By Sonja Steyn
If one had to identify a silver lining brought on by the pandemic, it would be the renewed focus we all have on protecting our families, be it physically or financially. We have come face-to-face with our mortality and we need to figure out the best way to plan for our future financial success, while ensuring a legacy for our loved ones.
According to Head of Wealth Management at Momentum Consult, Sonja Steyn, the handling of family wealth planning is critical in building what is dubbed ‘generational wealth’. Generational wealth refers to assets that are carried over from one generation to the next, typically appreciating in value over time.
“You’ve worked hard to accumulate your wealth. You owe it to yourself and your loved ones to plan ahead for the distribution of your assets when you pass away. It’s a significant step in securing the financial future of the people that matter in your life,” says Steyn.

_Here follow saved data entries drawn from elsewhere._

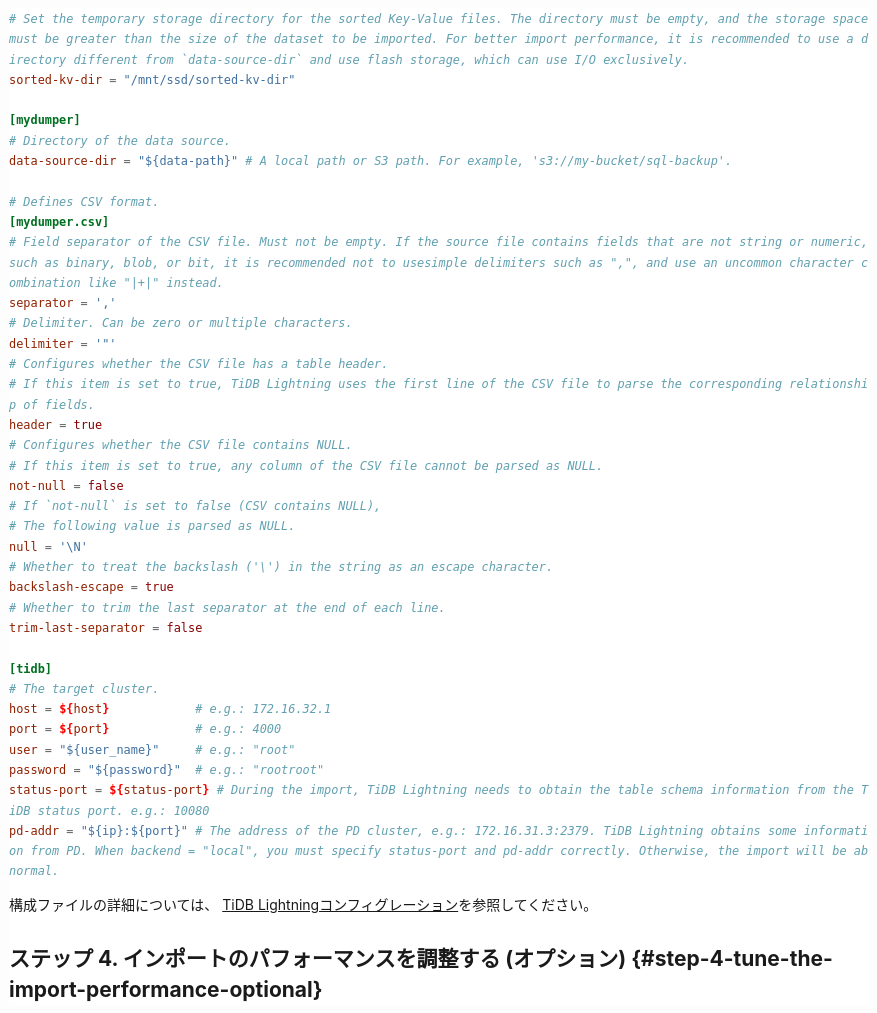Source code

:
 ```toml
# Set the temporary storage directory for the sorted Key-Value files. The directory must be empty, and the storage space must be greater than the size of the dataset to be imported. For better import performance, it is recommended to use a directory different from `data-source-dir` and use flash storage, which can use I/O exclusively.
sorted-kv-dir = "/mnt/ssd/sorted-kv-dir"

[mydumper]
# Directory of the data source.
data-source-dir = "${data-path}" # A local path or S3 path. For example, 's3://my-bucket/sql-backup'.

# Defines CSV format.
[mydumper.csv]
# Field separator of the CSV file. Must not be empty. If the source file contains fields that are not string or numeric, such as binary, blob, or bit, it is recommended not to usesimple delimiters such as ",", and use an uncommon character combination like "|+|" instead.
separator = ','
# Delimiter. Can be zero or multiple characters.
delimiter = '"'
# Configures whether the CSV file has a table header.
# If this item is set to true, TiDB Lightning uses the first line of the CSV file to parse the corresponding relationship of fields.
header = true
# Configures whether the CSV file contains NULL.
# If this item is set to true, any column of the CSV file cannot be parsed as NULL.
not-null = false
# If `not-null` is set to false (CSV contains NULL),
# The following value is parsed as NULL.
null = '\N'
# Whether to treat the backslash ('\') in the string as an escape character.
backslash-escape = true
# Whether to trim the last separator at the end of each line.
trim-last-separator = false

[tidb]
# The target cluster.
host = ${host}            # e.g.: 172.16.32.1
port = ${port}            # e.g.: 4000
user = "${user_name}"     # e.g.: "root"
password = "${password}"  # e.g.: "rootroot"
status-port = ${status-port} # During the import, TiDB Lightning needs to obtain the table schema information from the TiDB status port. e.g.: 10080
pd-addr = "${ip}:${port}" # The address of the PD cluster, e.g.: 172.16.31.3:2379. TiDB Lightning obtains some information from PD. When backend = "local", you must specify status-port and pd-addr correctly. Otherwise, the import will be abnormal.
```

構成ファイルの詳細については、 [TiDB Lightningコンフィグレーション](/tidb-lightning/tidb-lightning-configuration.md)を参照してください。

## ステップ 4. インポートのパフォーマンスを調整する (オプション) {#step-4-tune-the-import-performance-optional}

Family wealth planning is more than just drafting a will and earmarking an inheritance. It is about setting up your family for the future. It is an educational process as much as it is a financial management one.
Having worked with many clients over the years, Steyn has learned a thing or two about the art of family wealth planning. Here are her tips to keep your family’s financial legacy strong:
Have a family wealth briefing
“The first step to any family planning exercise is always to get everyone in the same room and agree on a way forward,” says Steyn. “You need your whole family to feel included in the larger wealth picture.”
For Steyn, this includes setting up mutually agreeable goals, the long-term plan, and how the family wealth is going to be managed going forward.
“Everybody needs to get on the same page,” advises Steyn. “This means you need to understand that different generations have different plans and find ways to bridge that gap as far as possible.”
When it comes to bridging generational gaps, Steyn says this means educating everyone on important financial concepts such as compound interest and debt. Clear investment goals and outcomes for all wealth needs have to be established and reviewed on a regular basis to ensure that investment philosophies are followed, and the outcomes are aligned with the family’s legacy plan.
Develop family governance
Steyn says there is a tremendous need to develop certain ground rules for family wealth, especially as that wealth increases. This will help you and your family put in the control and management mechanism to maintain its integrity.
“It all starts with governance,” says Steyn. “You need to figure out who is in charge and then clarify everyone’s role so everyone is comfortable with the decision making process from there on out.”
Once control is established, then the process can be outlined. “The course of action will determine how decisions are made and communicated. Here you can outline exactly what to expect so there are few surprises.”
From there, planning for future events and how your family will transition through these events is key, says Steyn. “Think about all future scenarios. What happens with future taxes? What about estate planning? What happens when a family member passes away? How does the money flow to the next generation and beyond? These are all considerations that will be different for every family, so think deep.”
Consider a trust
If control is an issue, Steyn recommends looking into setting up a trust to ensure that the family’s generational wealth is in the right hands and will benefit your entire family through generations.
“A trust is a good way to preserve your legacy and is especially beneficial in the event of liquidation, sequestration or divorce – which are quite prevalent in these times,” says Steyn.
By setting up a trust, your assets are under the strict control of an appointed board of trustees, who can then act in your place for your family and all beneficiaries in the event of your passing.
Steyn explains, “This is especially important if you have young children or family members who are simply unable to manage their inheritance. Alternatively, you set up an inter-vivos or living trust, which is created while an individual is still alive. You can get a peek into how certain family members might handle an inheritance by distributing small pots of money to children and grandchildren over time, and then make up your mind from there.”
It’s all about communication and the right advice
In the end, Steyn says good communication is the fundamental key to all family wealth planning. “If you don’t talk to each other and work together as a united front, your plans are destined to go awry. Families that are connected to the wealth management process and demonstrate strong communication will experience an easier transition when the unforeseen and inevitable finally arrives,” says Steyn.
If you are still unsure about the family wealth planning process, Steyn advises speaking to a professional financial adviser, as this is sometimes the only way to wrap one’s mind around the ever-changing and ever-complicated world of wealth management.
“It is important to ensure that your financial adviser is one that is qualified to handle the complexities of your financial world. Once you find that person, and feel in good hands, you should take comfort that your family’s wealth will be protected for many generations to come,” concludes Steyn.